__Problem requirements__
Please write out every line of text in the listing below word for word, leaving the pictures out of your answer.

Exercise data Block Start

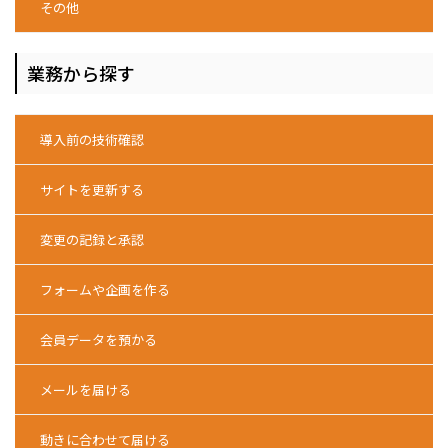
その他
業務から探す
導入前の技術確認
サイトを更新する
変更の記録と承認
フォームや企画を作る
会員データを預かる
メールを届ける
動きに合わせて届ける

Exercise data Block End

__Exercise solution__
その他
業務から探す
導入前の技術確認
サイトを更新する
変更の記録と承認
フォームや企画を作る
会員データを預かる
メールを届ける
動きに合わせて届ける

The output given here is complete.